While there could be many associations with Bogota, the City of Museums should be one. Within a six block radius of our hostel, there were at least five museums, and probably more that I am not aware of. There is the Military Museum, the Botero Museum, but the most prominent would be the Gold museum, which show cases gold workings from all over Colombia and easily has over 6,000 pieces on display. It can get a little overwhelming by the end and there are three sold floors of exhibits to peruse, though I was told Pablo Escobar’s gold Harley Davidson would be there and was slightly disappointed when I didn’t see it.
Bogota is located in a high plateau situated in the Andes mountain range, which means that it was a bit on the cold side even though it is middle of summer in South America. What helped to take the chill off was a local dish to the region, hot chocolate with cheese and bread with butter.
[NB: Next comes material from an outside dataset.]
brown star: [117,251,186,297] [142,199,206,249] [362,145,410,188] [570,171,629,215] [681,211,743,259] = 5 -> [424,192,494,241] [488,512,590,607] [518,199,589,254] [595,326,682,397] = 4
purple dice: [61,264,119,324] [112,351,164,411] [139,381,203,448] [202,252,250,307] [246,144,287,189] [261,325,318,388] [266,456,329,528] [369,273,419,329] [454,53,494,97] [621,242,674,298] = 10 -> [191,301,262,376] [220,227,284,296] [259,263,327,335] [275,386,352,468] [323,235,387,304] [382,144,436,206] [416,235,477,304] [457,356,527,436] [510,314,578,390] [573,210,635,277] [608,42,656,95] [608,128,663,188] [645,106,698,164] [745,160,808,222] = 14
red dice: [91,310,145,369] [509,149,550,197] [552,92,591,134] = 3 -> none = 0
We were a bit confused on how to eat the dish and ended up just dipping the cheese in the hot chocolate and nibbling on it only to find out later that you’re supposed to mix the cheese in and let it melt a little while you eat the bread and then drink the chocolate with the melted cheese inside of it.
As Alex mentioned in her previous post, there is a plethora of street food in Bogota, and many restaurants serving up traditional favorites such as Ajiaco (Colombian chicken soup) and tamals (think Mexican Tamales, but cooked in plantain leaves and considerably bigger with a softer form of masa). We weren’t left wanting once again for restaurants, but it is still hard to find good places among all the mediocrity, however asking locals and police officers never fails to produce results.
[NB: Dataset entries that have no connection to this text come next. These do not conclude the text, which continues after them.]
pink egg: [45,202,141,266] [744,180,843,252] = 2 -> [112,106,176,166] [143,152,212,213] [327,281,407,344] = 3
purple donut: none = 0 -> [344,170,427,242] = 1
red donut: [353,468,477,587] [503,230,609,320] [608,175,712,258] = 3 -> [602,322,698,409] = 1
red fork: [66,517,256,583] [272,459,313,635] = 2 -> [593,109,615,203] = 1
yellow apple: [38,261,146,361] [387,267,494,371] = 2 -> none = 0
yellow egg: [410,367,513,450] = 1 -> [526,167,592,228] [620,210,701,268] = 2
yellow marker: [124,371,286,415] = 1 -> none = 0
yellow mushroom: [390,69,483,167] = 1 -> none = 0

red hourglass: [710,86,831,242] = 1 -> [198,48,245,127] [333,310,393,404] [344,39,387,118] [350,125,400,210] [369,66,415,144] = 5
Bogota is so expansive you couldn’t ever explore all of it, from the historic downtown, to the more modern financial district (that has a building that at night would put Las Vegas to shame), to the outskirts with its apartments and neighborhoods. Alex and I enjoyed our time in Bogota, and thought it was the city that most surprised us thus far on the trip. Sure it is big and loud, like most capital cities, but there are treasures to be had if you put in the time to find them — and have a really great hostel to stay at!